On August 27, 1916, the Kingdom of Romania entered the imperialist First World War on the side of the Allied powers, including Britain, France and Russia. The Romanian government declared war on the Austro-Hungarian Empire and immediately launched a surprise assault against positions of the Central Powers in Transylvania, then under Hungarian rule, now part of in modern-day Romania.

Romania’s military intervention followed two years of formal neutrality in the global conflagration that had erupted in August 1914, despite the fact that the Kingdom had longstanding ties to the Central Powers. In 1883 it had established a defensive military alliance with Germany, which had been renewed by King Carol I in 1913. The Romanian ruling line also had familial ties to the Austro-Hungarian monarchy and German ruler, Kaiser Wilhelm II.

At the outbreak of the war, King Ferdinand II, Romania’s new monarch, declared that the country was only obliged to fight alongside Germany in the event of a defensive conflict. Like the bulk of his governing cabinet, Ferdinand initially favored remaining outside the war. The Romanian government, however, came under increasing pressure from Russia and the other Allied powers to enter the conflict, and to cut off rail supply lines that ran between Germany and the Ottoman Empire.
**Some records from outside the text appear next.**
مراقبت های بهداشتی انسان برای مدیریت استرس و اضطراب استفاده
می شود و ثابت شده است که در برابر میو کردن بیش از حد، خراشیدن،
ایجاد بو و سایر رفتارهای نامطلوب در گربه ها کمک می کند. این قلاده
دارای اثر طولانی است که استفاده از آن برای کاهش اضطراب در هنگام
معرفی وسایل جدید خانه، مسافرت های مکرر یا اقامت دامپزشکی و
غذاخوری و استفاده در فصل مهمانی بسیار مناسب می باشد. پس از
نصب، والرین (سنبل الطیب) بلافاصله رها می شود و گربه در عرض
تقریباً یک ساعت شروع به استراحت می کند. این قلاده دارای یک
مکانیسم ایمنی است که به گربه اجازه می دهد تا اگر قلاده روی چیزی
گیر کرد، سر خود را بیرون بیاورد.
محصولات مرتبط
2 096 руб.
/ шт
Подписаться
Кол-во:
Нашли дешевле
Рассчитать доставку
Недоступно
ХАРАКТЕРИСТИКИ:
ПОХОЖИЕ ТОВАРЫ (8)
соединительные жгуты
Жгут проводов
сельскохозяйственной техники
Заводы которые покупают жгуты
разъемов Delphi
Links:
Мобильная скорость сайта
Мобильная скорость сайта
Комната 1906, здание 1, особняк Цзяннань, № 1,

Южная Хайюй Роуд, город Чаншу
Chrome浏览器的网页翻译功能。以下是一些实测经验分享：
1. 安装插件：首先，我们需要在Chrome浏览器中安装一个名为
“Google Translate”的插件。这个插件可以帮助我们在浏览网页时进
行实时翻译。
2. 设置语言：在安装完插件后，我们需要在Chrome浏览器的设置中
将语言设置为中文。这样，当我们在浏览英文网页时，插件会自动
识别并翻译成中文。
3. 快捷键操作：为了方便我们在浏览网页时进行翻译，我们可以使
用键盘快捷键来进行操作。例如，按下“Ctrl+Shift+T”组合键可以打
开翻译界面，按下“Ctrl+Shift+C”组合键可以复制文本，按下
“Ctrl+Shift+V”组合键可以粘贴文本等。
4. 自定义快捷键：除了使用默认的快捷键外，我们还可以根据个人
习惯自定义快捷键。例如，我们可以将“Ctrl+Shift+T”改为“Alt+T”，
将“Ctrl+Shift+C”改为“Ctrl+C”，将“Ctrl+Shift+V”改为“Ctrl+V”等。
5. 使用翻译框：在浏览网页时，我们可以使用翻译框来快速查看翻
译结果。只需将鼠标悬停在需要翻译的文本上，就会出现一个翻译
Divisions emerged within the ruling elite, and the Allies appealed to Romanian aspirations to seize Transylvania, long part of Austro-Hungary but with a majority ethnic Romanian population.

Announcing their entrance into the war, Ferdinand appealed to Romanian nationalism, declaring, “Today we are able to complete the task of our forefathers and to establish forever that which Michael the Great was only able to establish for a moment, namely, a Romanian union on both slopes of the Carpathians.”